Delivery to Accelerate: Restaurants are leaning into comprehensive mobile strategies, where the delivery channel is a key component. We believe this will escalate into 2019 as a number of major chains exit trial phases and fully engage in delivery on a national scale, especially as a rising off-premise mix can function as a key labor hedge. At the same time, delivery operators such as GRUB must invest alongside their partners to fortress their market share. Overall, we expect delivery transaction growth to accelerate in 2019 vs 2018.

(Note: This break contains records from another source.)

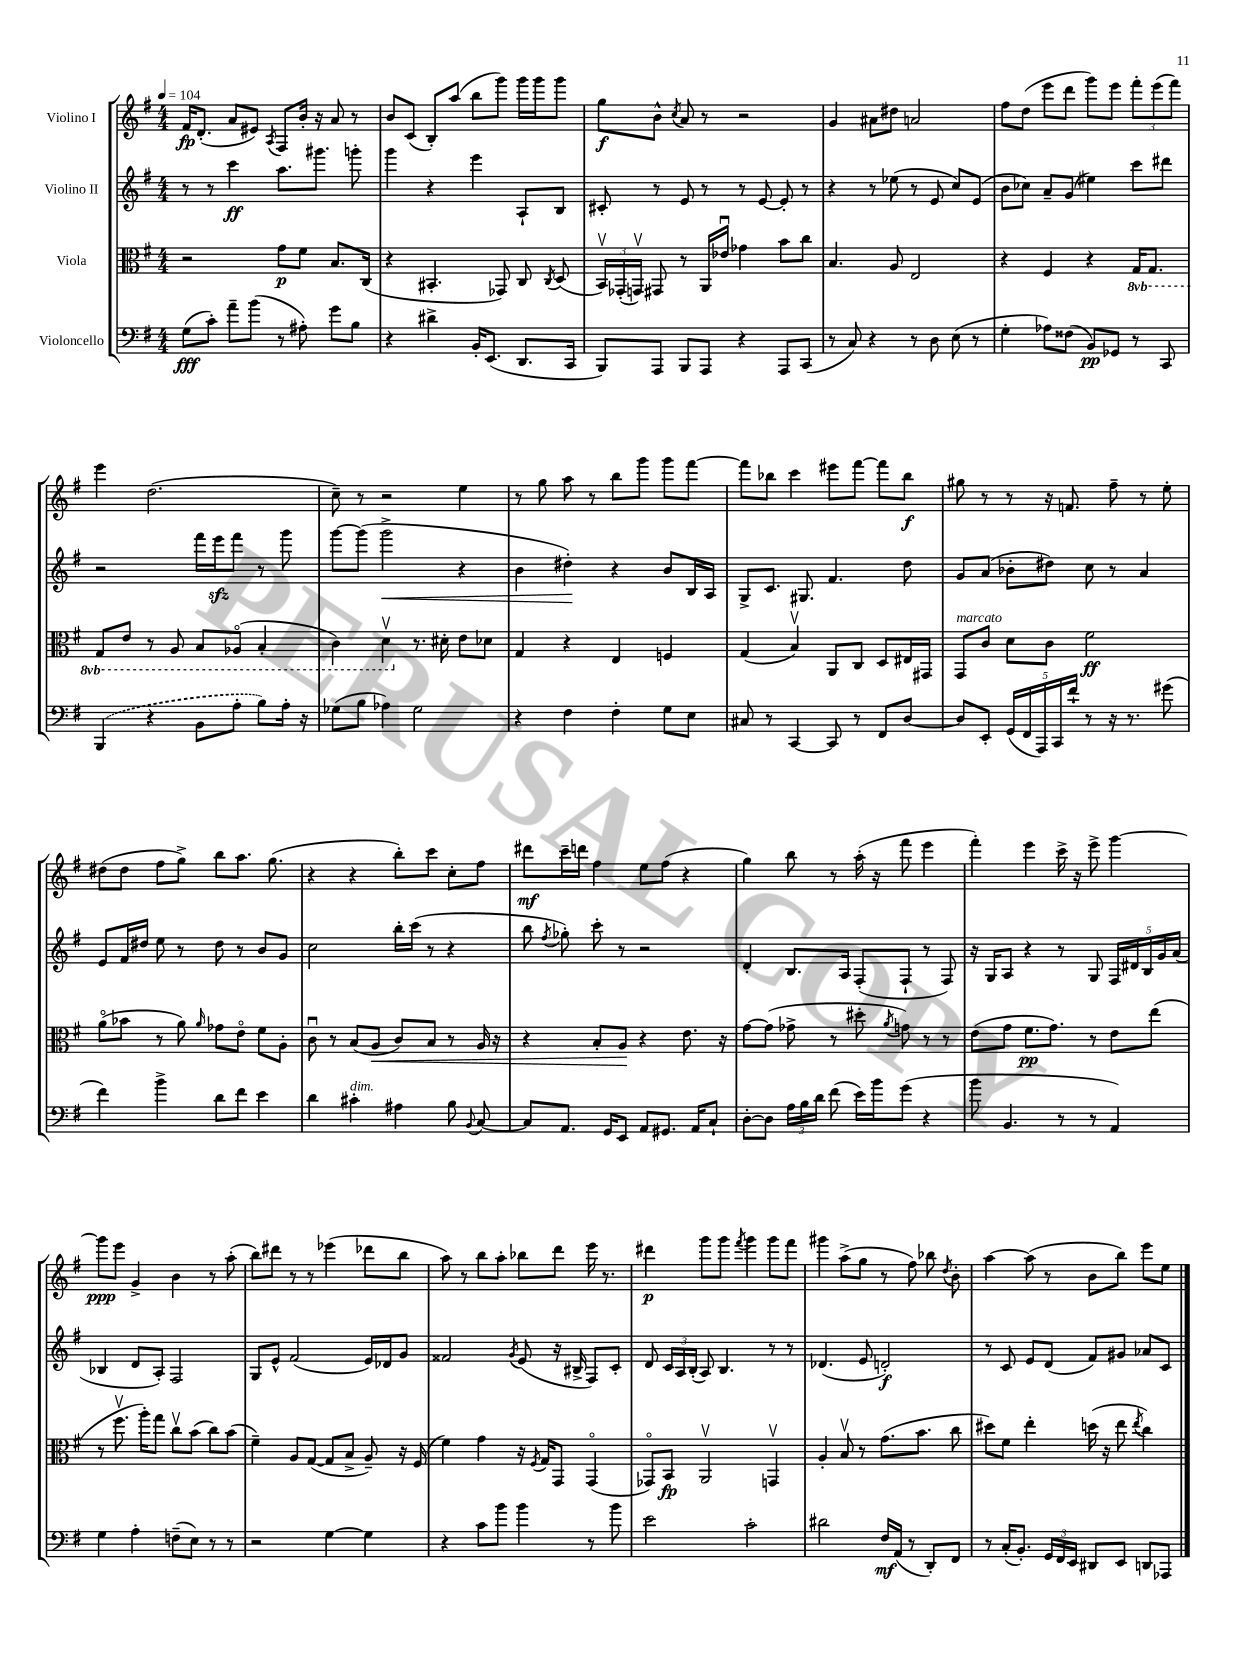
<<
\new StaffGroup <<
\new Staff = "s0" \with { instrumentName = "Violino I" } {
    \clef treble \key g \major \numericTimeSignature \time 4/4 \tempo 4 = 104
    \autoBeamOff fis'16[\fp d'8.]-.( a'8[ eis'8]) \acciaccatura { a8 } fis8[ b'16]-. r16 a'8 r8 |
    b'8[ c'8]( b8[-.) a''8]( b''8[ g'''8]) g'''16[ g'''16 g'''8] |
    g''8[\f b'8]-^ \acciaccatura { c''8 } a'8 r8 r2 |
    g'4 ais'8[ dis''8] a'2 |
    fis''8[ d''8]( e'''8[ d'''8] g'''8[) e'''8] \tuplet 3/2 { fis'''8[-. e'''8( fis'''8]) } |
    e'''4 d''2.( |
    c''8--) r8 r2 e''4 |
    r8 g''8 a''8 r8 b''8[ g'''8] g'''8[ fis'''8]~ |
    fis'''8[ bes''8] c'''4 eis'''8[ fis'''8]~ fis'''8[ bes''8]\f |
    gis''8 r8 r8 r16 f'8. fis''8-- r8 e''8-. |
    dis''8[( dis''8] fis''8[ g''8]->) b''8[ a''8.] g''8.( |
    r4 r4 b''8[-.) c'''8] c''8[-. fis''8] |
    dis'''8[\mf c'''16-- d'''16] fis''4 e''8[ fis''8]( r4 |
    g''4) b''8 r8 a''16-.( r16 fis'''8 e'''4 |
    fis'''4-.) e'''4 c'''16-> r16 e'''8-> g'''4~ |
    g'''8[\ppp e'''8] g'4-> b'4 r8 a''8-.( |
    b''8[) dis'''8] r8 r8 ees'''4( des'''8[ b''8] |
    a''8) r8 b''8[ a''8]-. bes''8[ d'''8] e'''16 r8. |
    dis'''4\p g'''8[ g'''8] \acciaccatura { fis'''8 } g'''4 g'''8[ fis'''8] |
    gis'''4 a''8[->( g''8] r8 fis''8) bes''8 \acciaccatura { d''8 } b'8-. |
    a''4~ a''8( r8 b'8[ b''8]) e'''8[ e''8] \bar "|." |
}
\new Staff = "s1" \with { instrumentName = "Violino II" } {
    \clef treble \key g \major \numericTimeSignature \time 4/4
    \autoBeamOff r8 r8 c'''4\ff a''8.[ gis'''8.] g'''8-. |
    g'''4 r4 e'''4 a8[-! b8] |
    cis'8-. r8 e'8 r8 r8 e'8~ e'8-. r8 |
    r4 r8 ees''8( r8 e'8 c''8[) e'8]( |
    b'8[ ces''8]) a'8[-- g'8]( eis''4) c'''8[ dis'''8] |
    r2 fis'''16[ e'''16\sfz fis'''8] r8 g'''8 |
    g'''8[~ g'''8]( g'''2->\< r4 |
    b'4 dis''4-.\!) r4 b'8[ b16 a16] |
    g8[-> c'8.] gis8. fis'4. d''8 |
    g'8[ a'8]( bes'8[-. dis''8]) c''8 r8 a'4 |
    e'8[ fis'16 dis''16] e''8 r8 dis''8 r8 b'8[ g'8] |
    c''2 b''16[-. c'''16]( r8 r4 |
    b''8 \acciaccatura { fis''8 } ges''8-.) c'''8-. r8 r2 |
    d'4-. b8.[ a16] fis8[-.( fis8]-! r8 fis8) |
    r16 g16[ a8] r4 r8 g8 \tuplet 5/4 { fis16[ dis'16 b16 g'16 a'16]( } |
    bes4 d'8[ a8]-.) fis2 |
    g8[ e'8]-^ fis'2( e'16[) des'16 g'8] |
    fisis'2 \acciaccatura { g'8 } e'8( r16 bis16-> fis8[) c'8]-. |
    d'8 \tuplet 3/2 { c'16[ a16 b16]-.( } a8) b4. r8 r8 |
    des'4.( e'8 d'2-.\f) |
    r8 c'8 e'8[ d'8]( fis'8[) gis'8] aes'8[ c'8] \bar "|." |
}
\new Staff = "s2" \with { instrumentName = "Viola" } {
    \clef alto \key g \major \numericTimeSignature \time 4/4 \set Staff.ottavationMarkups = #ottavation-simple-ordinals
    \autoBeamOff r2 g'8[\p fis'8] b8.[ c16]( |
    r4 bis,4.-. ges,8) c8 \acciaccatura { c8 } d8( |
    \tuplet 3/2 { b,16[\upbow) ges,16-.( g,16]\upbow) } gis,8 r8 a,16[ ees'16]\downbow ges'4 b'8[ c''8] |
    b4. a8 e2 |
    r4 fis4 r4 \ottava #-1 g,16[ g,8.] |
    g,8[ e8] r8 a,8 b,8[ aes,8]\flageolet( b,4-. |
    c4) d4\upbow \ottava #0 r8. dis'16-. e'8[ des'8] |
    g4 r4 e4 f4 |
    g4( b4\upbow) a,8[ c8] d8[ eis16 gis,16] |
    g,8[^\markup { \italic "marcato" } c'8] d'8[ c'8] fis'2\ff |
    a'8[\flageolet( bes'8] r8 a'8) \grace { a'16 } ges'8[ e'8]\flageolet fis'8[ a8]-. |
    c'8\downbow r8 b8[( a8]\< c'8[) b8] r8 a16 r16 |
    r4 b8[-. a8]\! r4 e'8. r16 |
    g'8[~ g'8]( ges'8-> r8 dis''8-. \acciaccatura { a'8 } g'8) r8 r8 |
    e'8[( g'8] fis'8.[\pp g'8.]) r8 e'8[ e''8]( |
    r8 fis''8.\upbow a''16[-.) g''8] c''8[\upbow b'8]( c''8[) b'8]( |
    fis'4--) a8[ g8]~( g8[ b8]-> a8--) r16 fis16( |
    fis'4) g'4 r16 \acciaccatura { fis8 } g16[ g,8] g,4\flageolet( |
    ges,8[\flageolet) b,8]\fp a,2\upbow g,4\upbow |
    a4-. b8\upbow r8 g'8.[( b'8.] c''8 |
    dis''8[) fis'8] e''4-. d''16( r16 e''8 \acciaccatura { e''8 } c''4) \bar "|." |
}
\new Staff = "s3" \with { instrumentName = "Violoncello" } {
    \clef bass \key g \major \numericTimeSignature \time 4/4
    \autoBeamOff g8[\fff( c'8]-.) a'8[-- b'8]( r8 ais8-.) g'8[ b8] |
    r4 dis'4-> b,16[-. e,8.]( d,8.[ c,16] |
    b,,8[) a,,8] b,,8[ a,,8] r4 a,,8[ c,8]( |
    r8 c8) r4 r8 d8 e8( r8 |
    g4-. aes8[) fisis8]( b,8[\pp) ges,8] r8 c,8 |
    \once \slurDashed b,,4( r4 b,8[ a8]-. b8[) a16]-. r16 |
    ges8[( b8] aes4) ges2 |
    r4 fis4 fis4-. g8[ e8] |
    cis8 r8 c,4~ c,8 r8 fis,8[ d8]~ |
    d8[ e,8]-. \tuplet 5/4 { g,16[( fis,16 a,,16) c,16 fis'16]-! } r8 r16 r8. gis'8( |
    fis'4) b'4-> d'8[ fis'8] e'4 |
    d'4 cis'4-.^\markup { \italic "dim." } ais4 b8 \appoggiatura { b,8 } c8~ |
    c8[ a,8.] g,16[ e,8] a,8[ gis,8.] a,16[ c8]-! |
    d8[~-. d8] \tuplet 3/2 { a16[ b16 d'16] } fis'8( e'16[) b'16 g'8]( r4 |
    b'8 b,4. r8 r8 a,4) |
    g4 a4-. f8[--( e8]) r8 r8 |
    r2 g4~ g4 |
    r4 c'8[ b'8] b'4 r8 b'8 |
    e'2 c'2-. |
    dis'2 fis16[\mf a,16]( r8 d,8[-.) fis,8] |
    r8 c16[-.( b,8.]-.) \tuplet 3/2 { g,16[ fis,16 e,16] } dis,8[ e,8] d,8[ aes,,8] \bar "|." |
}
>>
>>
\layout { \context { \Score \remove "Bar_number_engraver" } }
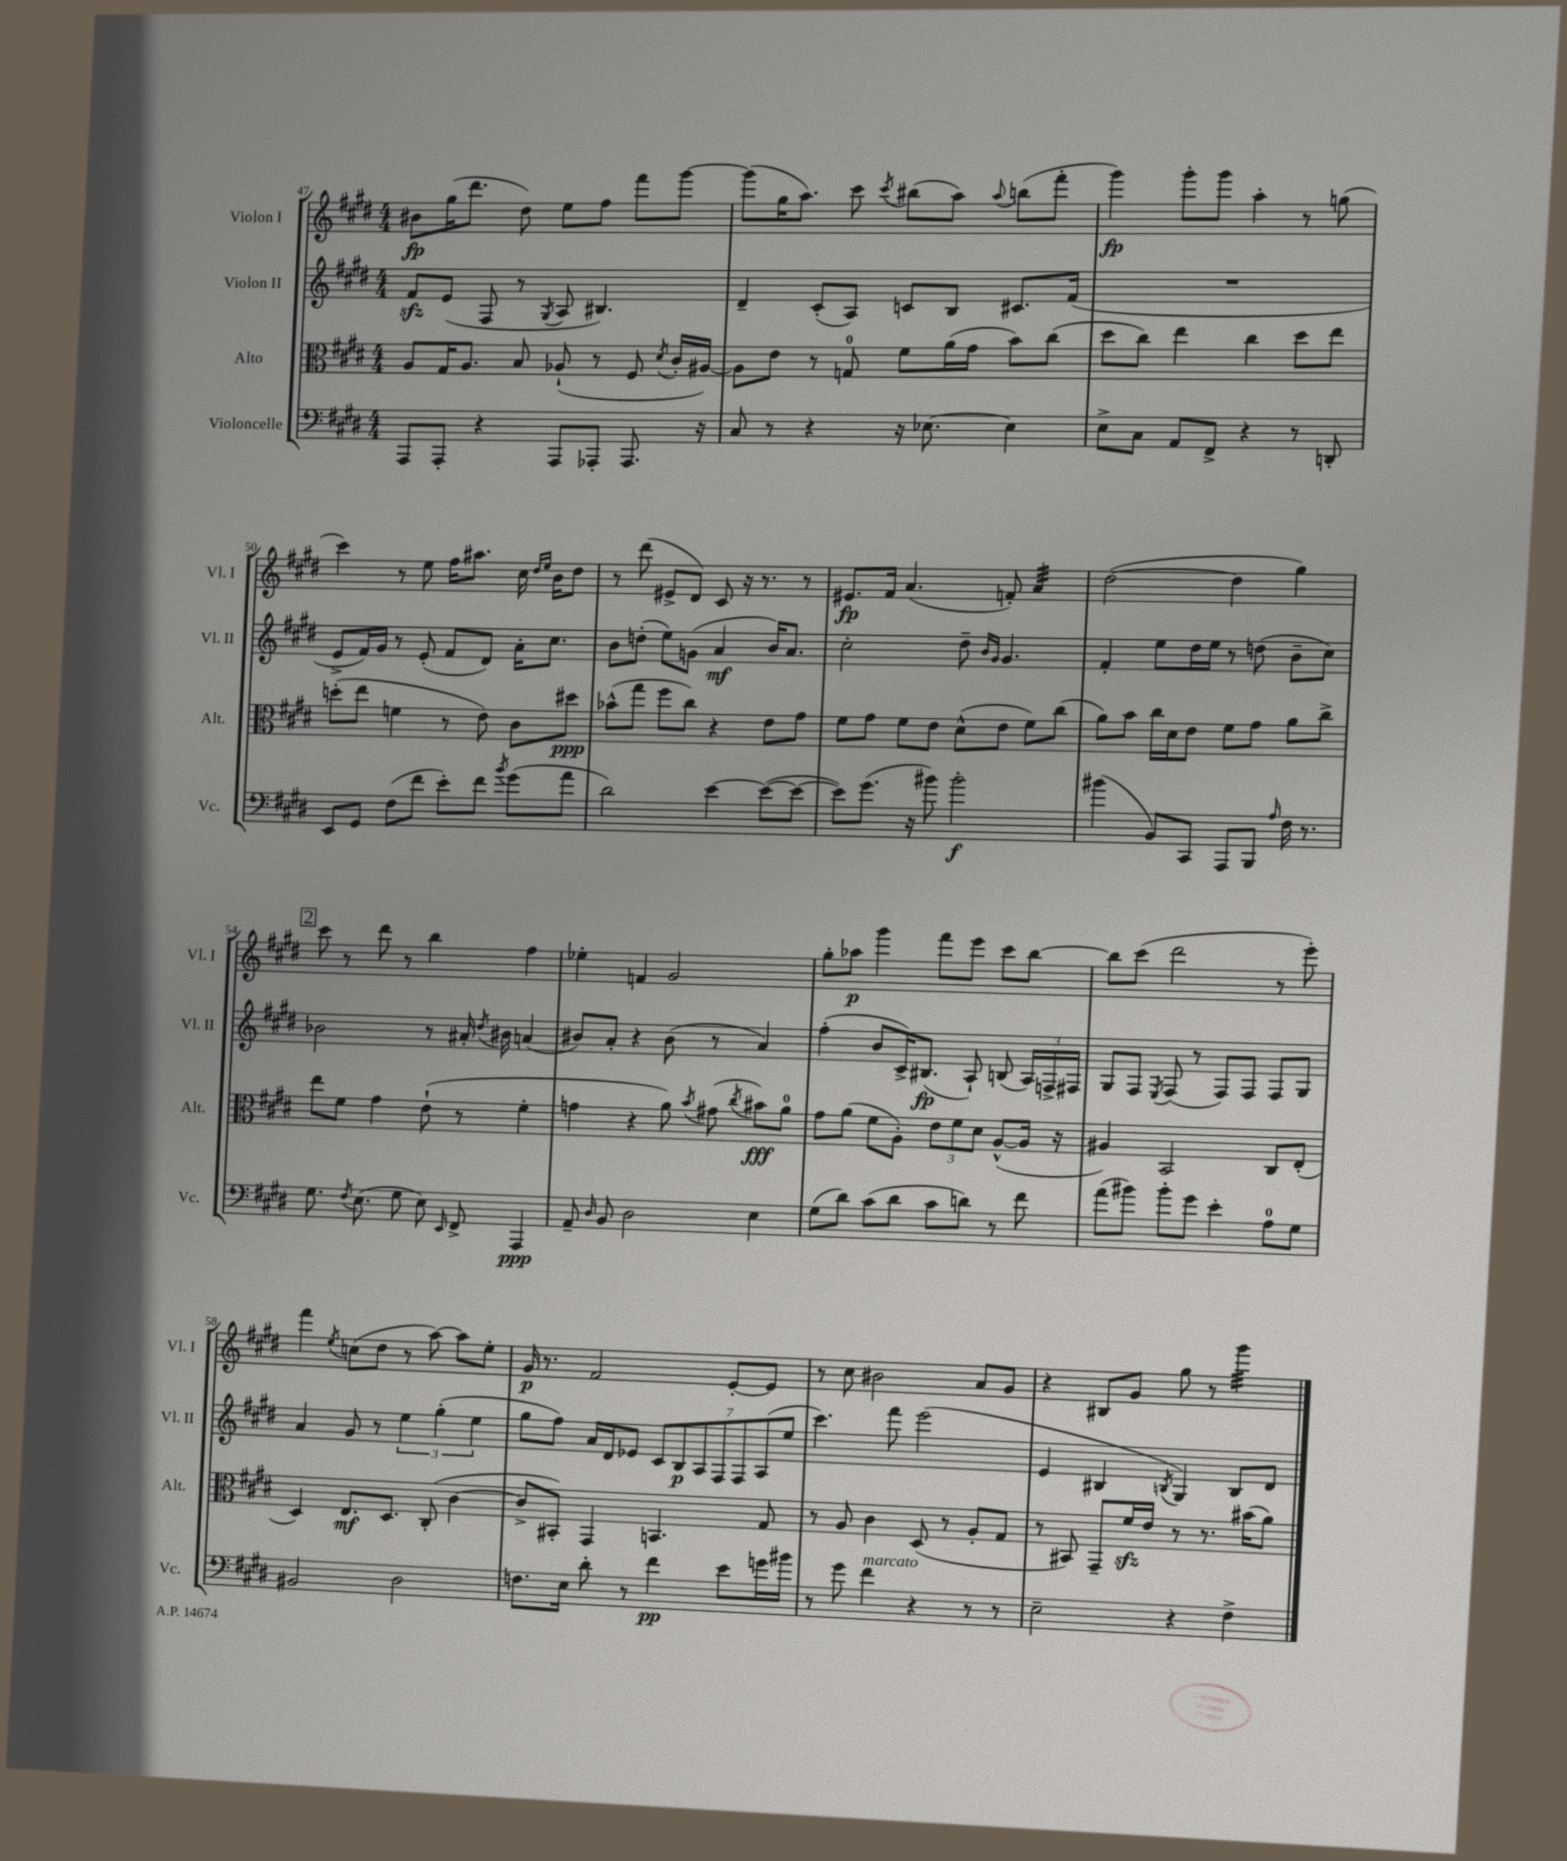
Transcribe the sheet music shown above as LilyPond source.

<<
\new StaffGroup <<
\new Staff = "s0" \with { instrumentName = "Violon I" shortInstrumentName = "Vl. I" } {
    \clef treble \key e \major \numericTimeSignature \time 4/4
    \autoBeamOff bis'8[\fp gis''16( dis'''8.] dis''8) e''8[ fis''8] fis'''8[ gis'''8]~ |
    gis'''8[( gis''16 a''8.]) cis'''8 \acciaccatura { cis'''8 } bis''8[( a''8]) \appoggiatura { a''8 } b''8[( fis'''8]-. |
    gis'''4\fp) gis'''8[-. gis'''8] a''4-. r8 g''8( |
    cis'''4) r8 e''8 fis''16[ ais''8.] cis''16 \grace { dis''16[ e''16] } b'16[ dis''8] |
    r8 dis'''8( eis'8[-> dis'8]) cis'8 r16 r8. r8 |
    eis'8.[\fp fis'16] a'4.( f'8-.) a'4:32 |
    dis''2~( dis''4 gis''4) |
    \mark \markup { \box "2" } cis'''8 r8 dis'''8 r8 b''4 fis''4 |
    ees''4-. f'4 gis'2 |
    gis''8[-. aes''8]\p gis'''4 fis'''8[ e'''8] cis'''8[ b''8]~ |
    b''8[ cis'''8]( dis'''2 r8 e'''8-.) |
    fis'''4 \acciaccatura { e''8 } c''8[( dis''8] r8 a''8~) a''8[ e''8]-. |
    gis'16\p r8. fis'2 e'8[~-. e'8] |
    r8 cis''8 bis'2 a'8[ gis'8] |
    r4 bis8[ gis'8] gis''8 r8 gis'''4:32 \bar "|." |
}
\new Staff = "s1" \with { instrumentName = "Violon II" shortInstrumentName = "Vl. II" } {
    \clef treble \key e \major \numericTimeSignature \time 4/4
    \autoBeamOff fis'8[\sfz e'8]( fis8 r8 \acciaccatura { gis8 } a8 bis4.) |
    dis'4-- cis'8[-.( a8]) c'8[ b8] cis'8.[ fis'16]( |
    R1 |
    e'8[-> fis'16) gis'16] r8 e'8-.( fis'8[ dis'8]) a'16[-. cis''8.] |
    b'8[ d''8]-.( e''8[) g'8]( a'4\mf b'16[) a'8.] |
    cis''2-. dis''8-- \grace { b'16[ gis'16] } gis'4. |
    fis'4-. e''8[ dis''16 e''16] r8 d''8( b'8[-- cis''8]) |
    \mark \markup { \box "2" } bes'2 r8 ais'16-. \acciaccatura { dis''8 } bis'16 a'4( |
    bis'8[) a'8]-. r4 bis'8( r8 a'4) |
    fis''4-.( b'8[ cis'16->) bis8.]\fp( a8-!) b8( \tuplet 3/2 { a16[) f16-> fis16] } |
    gis8[ fis8] \acciaccatura { e8 } fis8( r8 fis8[) fis8] fis8[ gis8] |
    a'4 gis'8 r8 \tuplet 3/2 { e''4 gis''4-.( e''4 } |
    gis''8[ fis''8]) a'16[ dis'16 ees'8] \tuplet 7/4 { cis'8[ b8\p a8 fis8 fis8 a8( e''8] } |
    cis'''4.) fis'''8 e'''2( |
    e'4 bis4 \acciaccatura { b8 } gis4) b8[ dis'8] \bar "|." |
}
\new Staff = "s2" \with { instrumentName = "Alto" shortInstrumentName = "Alt." } {
    \clef alto \key e \major \numericTimeSignature \time 4/4
    \autoBeamOff a8[ gis16 a8.] b8 aes8-!( r8 fis8 \acciaccatura { dis'8 } cis'16[-. ais16]~) |
    ais8[ e'8] r8 g8-0 fis'8[ a'16( gis'16] b'8[) cis''8]( |
    dis''8[ cis''8]) e''4 cis''4 dis''8[ e''8] |
    d''8[-.( e''8] f'4 r8 e'8) cis'8[ dis''8]\ppp |
    bes'8[-^( gis''8] fis''8[ cis''8]) r4 e'8[ gis'8] |
    fis'8[ gis'8] fis'8[ e'8] dis'8[-^( e'8] fis'8[) cis''8]( |
    a'8[) b'8] cis''16[ dis'16 e'8] fis'8[ gis'8] a'8[ cis''8]-> |
    \mark \markup { \box "2" } e''8[ fis'8] gis'4 e'8-!( r8 fis'4-. |
    g'4 r4 a'8) \acciaccatura { b'8 } gis'8( \acciaccatura { cis''8 } bis'8[\fff) a'8]-0 |
    gis'8[ a'8]( fis'8[ a8]-.) \tuplet 3/2 { e'8[ fis'8 dis'8] } a8[~-^( a16] r16 |
    ais4) b,2 cis8[ e8]-.( |
    dis4) e8.[\mf dis8.] cis8-.( cis'4~ |
    cis'8[-> bis,8]-.) gis,4 b,4. gis8 |
    r8 a8 cis'4 dis8( r8 a8[-. gis8] |
    r8 bis,8) gis,8[-- fis'16\sfz e'16] r8 r8. bis'16[( a'8]) \bar "|." |
}
\new Staff = "s3" \with { instrumentName = "Violoncelle" shortInstrumentName = "Vc." } {
    \clef bass \key e \major \numericTimeSignature \time 4/4
    \autoBeamOff a,,8[ a,,8]-. r4 a,,8[ aes,,8]-. aes,,8. r16 |
    cis8 r8 r4 r16 ees8.~ ees4 |
    e8[-> cis8] a,8[ fis,8]-> r4 r8 d,8-. |
    e,8[ gis,8] fis8[( fis'8] e'8[-.) fis'8] \acciaccatura { b'8 } gis'8[( a'8] |
    dis'2) e'4~ e'8[~( e'8]~ |
    e'8[) gis'8.]( r16 bis'8) bis'2-.\f |
    bis'4( b,8[) cis,8] a,,8[ b,,8] \grace { a16 } fis16 r8. |
    \mark \markup { \box "2" } gis8. \acciaccatura { fis8 } e8.( gis8 e8) \grace { e,16 } fis,8-> a,,4\ppp |
    a,8-- \grace { dis16 } b,8 dis2 e4 |
    gis8[( dis'8]) cis'8[( dis'8] cis'8[ d'8]) r8 fis'8 |
    a'8[( bis'8]) bis'8[-. gis'8] e'4-. a8[-0 gis8] |
    bis,2 dis2 |
    f8.[ e16] dis'8-. r8 fis'4\pp e'8[ g'16 bis'16] |
    r8 gis'8 fis'4^\markup { \italic "marcato" } r4 r8 r8 |
    e2-- r4 fis4-> \bar "|." |
}
>>
>>
\layout { \context { \Score currentBarNumber = #47 } }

A "Silent" War Emerging Between Restaurants and Third-Parties: Pencils are sharpening on the economics and restaurant managers are preparing for incrementality to eventually diminish. As a result, companies are ramping up investment in direct channels, such as a brand’s own app or website, where operators shave off the third-party commission points while still leveraging their network of drivers for delivery. In our view, much of the friction revolves around customer data, which third-parties are reluctant to share and which restaurants increasingly demand as the mobilization of purchasing behavior calls for a more personalized marketing approach. While aggregators have the user advantage, a number of operators are beginning to fast-track loyalty programs in order to complement the mobile ordering experience. These will be expensive, yet necessary, investments in key customer data and commission reduction.

Juice is Harder to Squeeze: Easy Growth is Near Over:  A decade of low global rates has enabled cheap support of ambitious development schedules, both domestic and international. Over the next five years, we see shrinking franchisee appetite for unit growth on rising cost of capital and a hangover from the synchronized development boom over the past decade.

China Reassessment: We believe the China opportunity needs to be reassessed. While there’s no doubt that China remains the largest long-term consumer opportunity, the aggressive pace of store expansion over the past five years should began to yield suboptimal returns as the country manages through a macro slowdown.